**** Data in this exercise ****
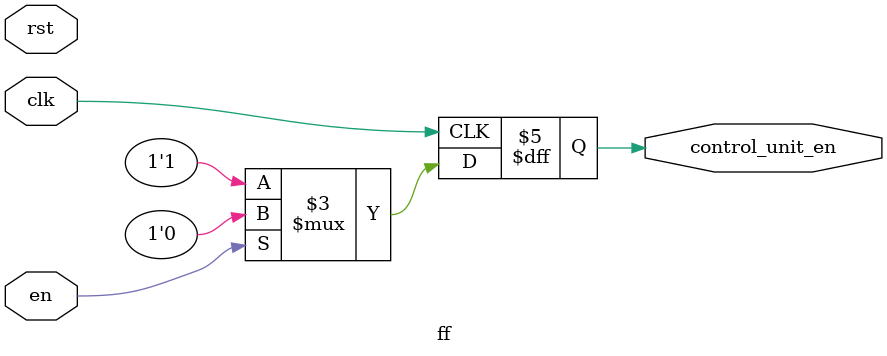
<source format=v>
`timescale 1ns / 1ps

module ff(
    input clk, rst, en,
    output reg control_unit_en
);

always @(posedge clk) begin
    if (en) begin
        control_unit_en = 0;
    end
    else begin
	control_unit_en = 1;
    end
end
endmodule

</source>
****
> What the exercise asks: Could you output the entire listing verbatim while omitting its pictures?

> Task solution:
<source format=v>
`timescale 1ns / 1ps

module ff(
    input clk, rst, en,
    output reg control_unit_en
);

always @(posedge clk) begin
    if (en) begin
        control_unit_en = 0;
    end
    else begin
	control_unit_en = 1;
    end
end
endmodule

</source>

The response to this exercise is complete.